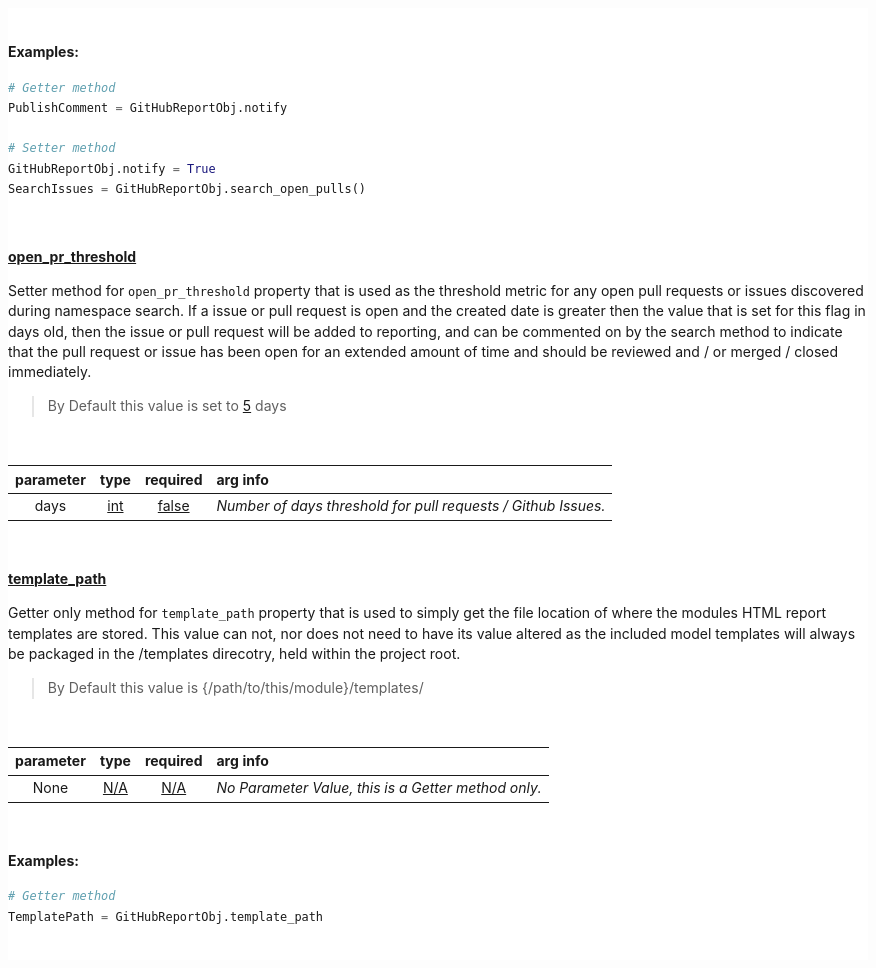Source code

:<br/>

__Examples:__

```python
# Getter method
PublishComment = GitHubReportObj.notify

# Setter method
GitHubReportObj.notify = True
SearchIssues = GitHubReportObj.search_open_pulls()
```

<br/>

__[open_pr_threshold]('')__

Setter method for `open_pr_threshold` property that is used as the threshold metric for any open pull requests or issues discovered during namespace search. If a issue or pull request is open and the created date is greater then the value that is set for this flag in days old, then the issue or pull request will be added to reporting, and can be commented on by the search method to indicate that the pull request or issue has been open for an extended amount of time and should be reviewed and / or merged / closed immediately.

> By Default this value is set to [5](5) days

<br/>

| parameter        | type       | required       | arg info                                                             |
|:----------------:|:----------:|:--------------:|:---------------------------------------------------------------------|
| days             | [int]('')  | [false](false) | *Number of days threshold for pull requests / Github Issues.*        |

<br/>

__[template_path]('')__

Getter only method for `template_path` property that is used to simply get the file location of where the modules HTML report templates are stored. This value can not, nor does not need to have its value altered as the included model templates will always be packaged in the /templates direcotry, held within the project root.

> By Default this value is {/path/to/this/module}/templates/

<br/>

| parameter        | type       | required       | arg info                                                             |
|:----------------:|:----------:|:--------------:|:---------------------------------------------------------------------|
| None             | [N/A]('')  | [N/A]('')      | *No Parameter Value, this is a Getter method only.*                  |

<br/>

__Examples:__

```python
# Getter method
TemplatePath = GitHubReportObj.template_path
```

<br/>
___
(Exercise goal):
Show all lines above holding the word "Getter".

(Answer space):
# Getter method
Getter only method for `template_path` property that is used to simply get the file location of where the modules HTML report templates are stored. This value can not, nor does not need to have its value altered as the included model templates will always be packaged in the /templates direcotry, held within the project root.
| None             | [N/A]('')  | [N/A]('')      | *No Parameter Value, this is a Getter method only.*                  |
# Getter method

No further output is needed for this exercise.